Questions to answer:
1 - In the passage, what does the narrator say they have instead of spider bites?
2 - Extract the stretch of the passage from "Feeling the medicine" through "he said sternly.", word for word.

BEGIN Excerpted text


   The only way to limit the spread of the sores is to avoid scratching them or abrading them too much so they won’t ulcerate prematurely. I managed to avoid scratching them, but there was nothing I could do about abrasion since my uniform was soaking wet twenty hours out of the day, effectively becoming a uniform-shaped kitchen sponge with the scrubby side facing inward.

       “Hang on,” Jones said. “Before you go back, I got something that will give you some immediate relief. I’m sure you’re feeling some kind of hell right now.”

   “Spider bites hurt, ha.” If I didn’t laugh at the horror show dancing down my arms, I’d only be able to scream and rage.

   He walked over to his bag, God bless him, and gave me a tube of steroid cream. The second I applied it, it felt like someone had just put a fire out on my skin. It was the most pain-free I had been since the first day I noticed the sores. I was so grateful to that observant, kind-hearted Ranger medic that I would have sucked his dick in front of everyone in that room. Balls too.

   Feeling the medicine take hold, I started making my way back to Medical to find that physician’s assistant and get this diagnosed correctly so I could heal properly. When I walked in to speak with him, I could already tell that my presence was unwelcome.

   “Excuse me, sir, earlier you gave me the wrong diagnosis. You said I had spider bites and prescribed me medication for that—”

   “What I diagnosed you with is exactly what you have,” he said sternly.

   “No, it isn’t. I have bullous impetigo. It’s not spider bites. I just need the proper prescription for that.”

   “Who the fuck told you that you have bullous impetigo?”

   “One of my buddies is a Ranger medic, and he’s seen this before. He also gave me this topical steroid cream to put on. It’s really helping with the pain and swelling.”

   “So let me get this straight, someone else not only diagnosed you but gave you a non-prescribed medication that you used illegally?”

   “I wouldn’t say illegally. He’s a medic, and he had some in his bag.”

   “Were you or were you not given prescribed medication that was not in your name, and did you or did you not use it?” he said, raising his voice.

   “Yes, but he was only trying to help.”

   “What’s his fucking name? I’m going to report him, too. He should fucking know better.”

       “I don’t remember his name. He was just passing by.”

   “Bullshit. You just said he was your buddy. Give me his name.”

END Excerpted text
BEGIN Dataset extract

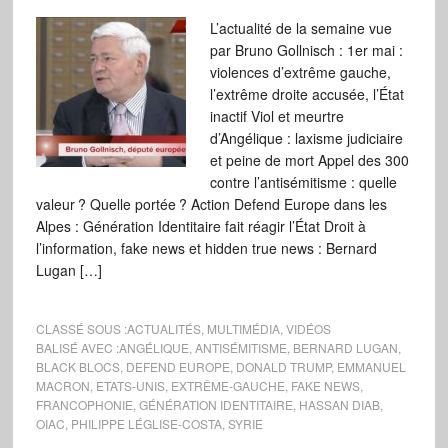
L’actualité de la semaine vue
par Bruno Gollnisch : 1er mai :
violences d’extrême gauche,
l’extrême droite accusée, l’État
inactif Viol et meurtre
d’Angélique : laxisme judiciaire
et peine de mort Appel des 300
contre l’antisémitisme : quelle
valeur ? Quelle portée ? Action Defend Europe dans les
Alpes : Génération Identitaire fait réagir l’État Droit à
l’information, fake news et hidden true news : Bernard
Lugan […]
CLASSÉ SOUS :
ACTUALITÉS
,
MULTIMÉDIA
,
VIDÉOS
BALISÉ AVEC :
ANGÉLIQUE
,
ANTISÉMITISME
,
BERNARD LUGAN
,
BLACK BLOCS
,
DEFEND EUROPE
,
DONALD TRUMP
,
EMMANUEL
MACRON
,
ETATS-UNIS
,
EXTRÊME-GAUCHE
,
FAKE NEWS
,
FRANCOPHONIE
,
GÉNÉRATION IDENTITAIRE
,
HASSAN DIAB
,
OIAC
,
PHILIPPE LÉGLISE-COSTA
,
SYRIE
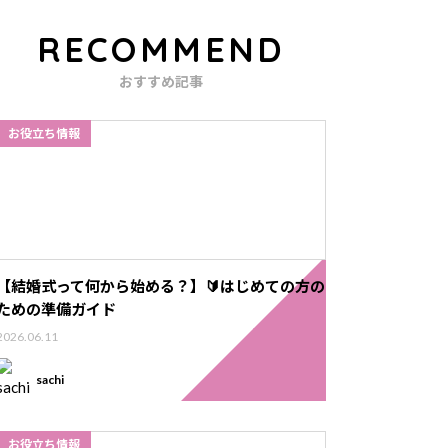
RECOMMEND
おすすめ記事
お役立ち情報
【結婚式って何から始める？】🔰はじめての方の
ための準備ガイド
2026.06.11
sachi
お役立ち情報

END Dataset extract
BEGIN Dataset extract

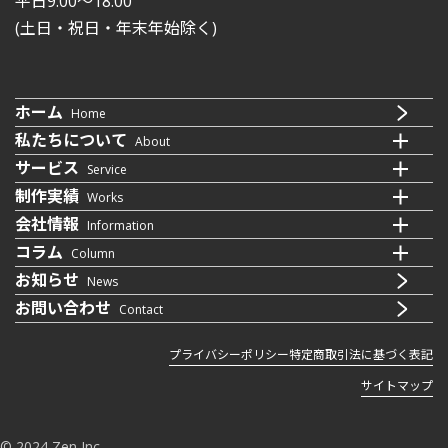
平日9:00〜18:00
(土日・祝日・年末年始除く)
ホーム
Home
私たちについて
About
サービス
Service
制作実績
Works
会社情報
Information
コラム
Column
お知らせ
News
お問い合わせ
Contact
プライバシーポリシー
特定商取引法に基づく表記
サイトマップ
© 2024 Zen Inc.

END Dataset extract

Responses to the tasks:
1 - Bullous impetigo.

2 -
Feeling the medicine take hold, I started making my way back to Medical to find that physician’s assistant and get this diagnosed correctly so I could heal properly. When I walked in to speak with him, I could already tell that my presence was unwelcome.

   “Excuse me, sir, earlier you gave me the wrong diagnosis. You said I had spider bites and prescribed me medication for that—”

   “What I diagnosed you with is exactly what you have,” he said sternly.